◆ **Records provided**
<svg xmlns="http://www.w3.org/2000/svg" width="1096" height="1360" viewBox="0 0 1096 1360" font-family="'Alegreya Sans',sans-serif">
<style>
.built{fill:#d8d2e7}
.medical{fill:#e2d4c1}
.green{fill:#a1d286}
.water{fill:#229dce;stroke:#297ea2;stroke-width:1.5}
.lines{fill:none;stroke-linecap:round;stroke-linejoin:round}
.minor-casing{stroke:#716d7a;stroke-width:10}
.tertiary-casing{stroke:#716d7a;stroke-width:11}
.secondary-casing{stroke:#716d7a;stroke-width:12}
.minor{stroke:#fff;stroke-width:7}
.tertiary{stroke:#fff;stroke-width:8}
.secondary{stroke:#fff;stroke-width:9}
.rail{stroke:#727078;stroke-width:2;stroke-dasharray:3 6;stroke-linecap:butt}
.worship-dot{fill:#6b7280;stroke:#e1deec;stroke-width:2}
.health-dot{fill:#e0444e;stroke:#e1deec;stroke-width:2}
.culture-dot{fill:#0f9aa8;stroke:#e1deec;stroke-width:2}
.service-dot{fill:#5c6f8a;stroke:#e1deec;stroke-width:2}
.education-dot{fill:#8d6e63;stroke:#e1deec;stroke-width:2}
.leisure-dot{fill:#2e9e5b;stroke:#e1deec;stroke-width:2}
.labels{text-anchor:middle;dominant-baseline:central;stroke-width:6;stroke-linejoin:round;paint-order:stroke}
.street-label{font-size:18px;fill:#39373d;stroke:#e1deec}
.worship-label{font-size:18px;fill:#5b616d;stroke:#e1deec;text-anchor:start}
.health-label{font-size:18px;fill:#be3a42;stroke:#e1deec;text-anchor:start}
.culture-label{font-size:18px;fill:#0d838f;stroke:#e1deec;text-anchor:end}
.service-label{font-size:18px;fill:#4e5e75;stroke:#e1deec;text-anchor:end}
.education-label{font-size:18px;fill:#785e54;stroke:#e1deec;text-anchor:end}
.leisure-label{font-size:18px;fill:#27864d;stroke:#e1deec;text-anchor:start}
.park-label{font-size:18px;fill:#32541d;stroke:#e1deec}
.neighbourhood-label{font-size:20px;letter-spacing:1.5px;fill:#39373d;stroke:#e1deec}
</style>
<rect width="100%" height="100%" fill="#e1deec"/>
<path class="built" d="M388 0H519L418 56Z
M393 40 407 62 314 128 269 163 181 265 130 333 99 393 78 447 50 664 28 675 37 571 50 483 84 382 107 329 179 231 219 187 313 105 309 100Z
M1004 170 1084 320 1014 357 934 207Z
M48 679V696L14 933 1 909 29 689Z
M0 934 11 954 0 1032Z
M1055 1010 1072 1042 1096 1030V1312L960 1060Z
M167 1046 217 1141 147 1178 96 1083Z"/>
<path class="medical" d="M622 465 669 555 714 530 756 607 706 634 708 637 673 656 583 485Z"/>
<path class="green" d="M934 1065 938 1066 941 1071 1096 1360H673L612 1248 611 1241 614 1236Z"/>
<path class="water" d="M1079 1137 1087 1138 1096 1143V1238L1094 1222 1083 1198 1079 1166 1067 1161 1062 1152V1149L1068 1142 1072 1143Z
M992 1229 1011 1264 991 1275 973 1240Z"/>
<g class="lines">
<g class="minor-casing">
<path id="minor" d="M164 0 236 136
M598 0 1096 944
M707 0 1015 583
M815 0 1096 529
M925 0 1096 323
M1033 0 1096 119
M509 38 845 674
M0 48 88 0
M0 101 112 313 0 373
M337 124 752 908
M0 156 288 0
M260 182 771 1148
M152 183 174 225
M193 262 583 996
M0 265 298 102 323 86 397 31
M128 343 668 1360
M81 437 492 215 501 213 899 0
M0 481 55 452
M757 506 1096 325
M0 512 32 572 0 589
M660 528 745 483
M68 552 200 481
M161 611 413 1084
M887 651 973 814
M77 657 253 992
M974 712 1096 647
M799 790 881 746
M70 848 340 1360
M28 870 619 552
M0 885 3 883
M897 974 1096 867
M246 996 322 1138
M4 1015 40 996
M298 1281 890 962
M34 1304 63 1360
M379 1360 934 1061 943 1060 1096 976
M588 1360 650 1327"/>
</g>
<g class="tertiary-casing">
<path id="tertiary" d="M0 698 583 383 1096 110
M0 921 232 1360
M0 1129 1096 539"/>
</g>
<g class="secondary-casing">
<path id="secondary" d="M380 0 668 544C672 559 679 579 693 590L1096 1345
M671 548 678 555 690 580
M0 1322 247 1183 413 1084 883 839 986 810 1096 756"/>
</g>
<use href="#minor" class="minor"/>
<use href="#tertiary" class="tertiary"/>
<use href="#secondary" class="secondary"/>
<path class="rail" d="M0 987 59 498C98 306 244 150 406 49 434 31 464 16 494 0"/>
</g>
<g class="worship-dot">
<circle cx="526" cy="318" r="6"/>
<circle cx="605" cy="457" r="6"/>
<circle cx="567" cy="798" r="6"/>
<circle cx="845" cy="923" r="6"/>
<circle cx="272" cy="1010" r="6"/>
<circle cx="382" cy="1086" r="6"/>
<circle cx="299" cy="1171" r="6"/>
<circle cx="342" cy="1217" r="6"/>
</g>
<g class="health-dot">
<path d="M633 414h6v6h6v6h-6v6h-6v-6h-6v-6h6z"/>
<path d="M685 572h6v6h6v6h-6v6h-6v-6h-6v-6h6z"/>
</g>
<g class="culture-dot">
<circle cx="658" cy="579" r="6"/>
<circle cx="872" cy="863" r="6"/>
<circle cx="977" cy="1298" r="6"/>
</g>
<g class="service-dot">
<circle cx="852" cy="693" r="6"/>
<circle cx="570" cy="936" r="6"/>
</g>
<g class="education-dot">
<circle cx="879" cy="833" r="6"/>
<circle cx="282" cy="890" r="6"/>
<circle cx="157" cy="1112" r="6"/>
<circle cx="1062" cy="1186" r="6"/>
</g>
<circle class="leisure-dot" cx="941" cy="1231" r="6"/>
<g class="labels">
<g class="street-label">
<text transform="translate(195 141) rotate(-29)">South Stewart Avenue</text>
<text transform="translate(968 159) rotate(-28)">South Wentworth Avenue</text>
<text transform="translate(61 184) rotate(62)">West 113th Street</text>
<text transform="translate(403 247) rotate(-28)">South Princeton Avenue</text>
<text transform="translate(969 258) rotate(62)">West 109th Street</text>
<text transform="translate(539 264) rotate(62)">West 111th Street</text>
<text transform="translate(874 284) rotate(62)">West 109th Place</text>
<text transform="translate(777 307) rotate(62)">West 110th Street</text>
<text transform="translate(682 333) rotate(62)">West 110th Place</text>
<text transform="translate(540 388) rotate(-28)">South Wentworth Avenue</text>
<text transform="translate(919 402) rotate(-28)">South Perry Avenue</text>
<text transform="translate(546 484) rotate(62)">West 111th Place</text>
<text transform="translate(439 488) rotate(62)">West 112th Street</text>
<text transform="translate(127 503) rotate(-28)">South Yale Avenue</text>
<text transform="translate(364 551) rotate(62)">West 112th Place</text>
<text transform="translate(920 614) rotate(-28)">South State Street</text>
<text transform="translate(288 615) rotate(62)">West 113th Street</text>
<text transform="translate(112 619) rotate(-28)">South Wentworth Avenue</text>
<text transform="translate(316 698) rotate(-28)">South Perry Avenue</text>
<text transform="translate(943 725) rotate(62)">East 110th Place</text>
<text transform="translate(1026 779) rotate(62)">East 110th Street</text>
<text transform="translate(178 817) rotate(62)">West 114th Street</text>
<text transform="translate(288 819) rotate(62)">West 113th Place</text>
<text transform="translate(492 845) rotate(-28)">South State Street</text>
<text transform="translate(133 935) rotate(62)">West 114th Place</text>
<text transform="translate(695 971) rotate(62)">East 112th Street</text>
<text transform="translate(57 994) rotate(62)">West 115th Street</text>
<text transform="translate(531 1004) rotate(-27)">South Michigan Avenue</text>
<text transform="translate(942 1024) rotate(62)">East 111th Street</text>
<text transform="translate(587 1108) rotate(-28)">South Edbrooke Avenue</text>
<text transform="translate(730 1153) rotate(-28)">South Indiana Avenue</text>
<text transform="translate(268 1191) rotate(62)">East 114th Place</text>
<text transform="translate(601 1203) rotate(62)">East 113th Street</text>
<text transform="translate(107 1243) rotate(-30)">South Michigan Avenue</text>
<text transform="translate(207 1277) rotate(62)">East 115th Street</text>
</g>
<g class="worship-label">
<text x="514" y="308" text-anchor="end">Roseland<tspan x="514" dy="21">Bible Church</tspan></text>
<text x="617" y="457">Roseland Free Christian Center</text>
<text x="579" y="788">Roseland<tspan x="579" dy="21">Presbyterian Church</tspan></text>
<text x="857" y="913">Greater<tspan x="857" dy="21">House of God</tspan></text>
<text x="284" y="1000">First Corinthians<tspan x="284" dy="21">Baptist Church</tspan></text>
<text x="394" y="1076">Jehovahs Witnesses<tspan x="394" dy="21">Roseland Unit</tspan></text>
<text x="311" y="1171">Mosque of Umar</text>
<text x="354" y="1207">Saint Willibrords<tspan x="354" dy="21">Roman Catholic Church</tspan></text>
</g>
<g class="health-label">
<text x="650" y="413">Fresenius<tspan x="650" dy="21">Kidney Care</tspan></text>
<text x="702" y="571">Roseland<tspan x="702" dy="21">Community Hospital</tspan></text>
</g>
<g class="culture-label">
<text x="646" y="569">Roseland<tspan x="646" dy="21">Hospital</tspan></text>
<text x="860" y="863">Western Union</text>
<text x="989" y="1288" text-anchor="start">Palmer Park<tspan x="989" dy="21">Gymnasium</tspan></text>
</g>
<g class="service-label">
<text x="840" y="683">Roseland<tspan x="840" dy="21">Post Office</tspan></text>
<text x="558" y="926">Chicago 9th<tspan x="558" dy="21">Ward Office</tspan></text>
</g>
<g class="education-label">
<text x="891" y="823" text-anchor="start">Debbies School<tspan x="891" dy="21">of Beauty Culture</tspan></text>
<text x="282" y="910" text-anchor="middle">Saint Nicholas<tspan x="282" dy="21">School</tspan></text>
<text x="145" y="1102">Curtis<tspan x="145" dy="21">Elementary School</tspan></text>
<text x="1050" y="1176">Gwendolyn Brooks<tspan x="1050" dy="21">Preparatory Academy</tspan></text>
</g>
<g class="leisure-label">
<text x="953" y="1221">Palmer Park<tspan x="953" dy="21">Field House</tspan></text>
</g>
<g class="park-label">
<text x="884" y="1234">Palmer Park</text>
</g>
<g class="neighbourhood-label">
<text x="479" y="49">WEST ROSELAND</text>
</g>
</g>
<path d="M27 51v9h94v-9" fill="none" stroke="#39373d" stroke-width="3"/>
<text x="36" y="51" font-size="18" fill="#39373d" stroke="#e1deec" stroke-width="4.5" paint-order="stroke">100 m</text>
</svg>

◆ **Task goal**
Within the listing above, count each line that holds the word "lines"; the answer is that number alone.

◆ **Response to the task**
2